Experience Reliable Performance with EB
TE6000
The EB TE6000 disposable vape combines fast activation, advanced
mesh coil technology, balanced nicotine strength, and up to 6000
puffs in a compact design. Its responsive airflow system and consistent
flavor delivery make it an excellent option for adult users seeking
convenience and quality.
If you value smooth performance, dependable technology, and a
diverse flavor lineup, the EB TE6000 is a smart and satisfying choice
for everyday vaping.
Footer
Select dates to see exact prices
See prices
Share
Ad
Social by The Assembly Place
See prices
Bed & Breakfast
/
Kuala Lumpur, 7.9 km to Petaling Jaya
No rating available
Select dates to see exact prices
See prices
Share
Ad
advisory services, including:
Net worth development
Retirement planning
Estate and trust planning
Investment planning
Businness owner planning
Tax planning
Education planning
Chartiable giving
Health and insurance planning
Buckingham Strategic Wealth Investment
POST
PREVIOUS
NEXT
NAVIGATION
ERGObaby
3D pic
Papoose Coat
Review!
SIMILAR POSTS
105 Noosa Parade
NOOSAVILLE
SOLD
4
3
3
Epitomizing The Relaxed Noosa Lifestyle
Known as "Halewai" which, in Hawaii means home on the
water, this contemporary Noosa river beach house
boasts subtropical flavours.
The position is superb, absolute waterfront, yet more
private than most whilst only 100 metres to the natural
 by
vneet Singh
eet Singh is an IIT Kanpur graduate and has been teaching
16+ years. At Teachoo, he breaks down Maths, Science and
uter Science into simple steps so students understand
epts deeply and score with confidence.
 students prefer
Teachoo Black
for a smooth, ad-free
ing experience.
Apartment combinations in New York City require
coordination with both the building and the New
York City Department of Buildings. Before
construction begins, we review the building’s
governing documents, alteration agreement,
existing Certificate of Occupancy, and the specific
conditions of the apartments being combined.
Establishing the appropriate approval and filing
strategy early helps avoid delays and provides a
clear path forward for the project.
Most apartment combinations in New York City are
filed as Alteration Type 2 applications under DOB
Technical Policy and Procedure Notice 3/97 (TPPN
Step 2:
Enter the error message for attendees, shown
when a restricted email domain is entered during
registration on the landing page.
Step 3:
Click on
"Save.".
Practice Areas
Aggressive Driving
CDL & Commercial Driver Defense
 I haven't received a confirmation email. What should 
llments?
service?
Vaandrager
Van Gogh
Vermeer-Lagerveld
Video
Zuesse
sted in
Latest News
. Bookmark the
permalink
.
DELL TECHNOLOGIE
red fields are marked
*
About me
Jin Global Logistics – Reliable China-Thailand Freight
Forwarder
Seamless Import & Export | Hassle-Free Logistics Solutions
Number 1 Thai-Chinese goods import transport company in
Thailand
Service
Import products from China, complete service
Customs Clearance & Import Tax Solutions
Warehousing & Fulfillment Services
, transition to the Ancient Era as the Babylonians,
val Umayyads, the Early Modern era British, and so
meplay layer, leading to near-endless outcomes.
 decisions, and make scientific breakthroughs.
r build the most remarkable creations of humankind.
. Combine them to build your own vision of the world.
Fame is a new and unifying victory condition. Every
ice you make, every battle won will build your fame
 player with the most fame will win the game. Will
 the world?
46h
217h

+++++

Among the entries, count how many lines hold the string "Logistics", then state only that number.

Exercise response:
2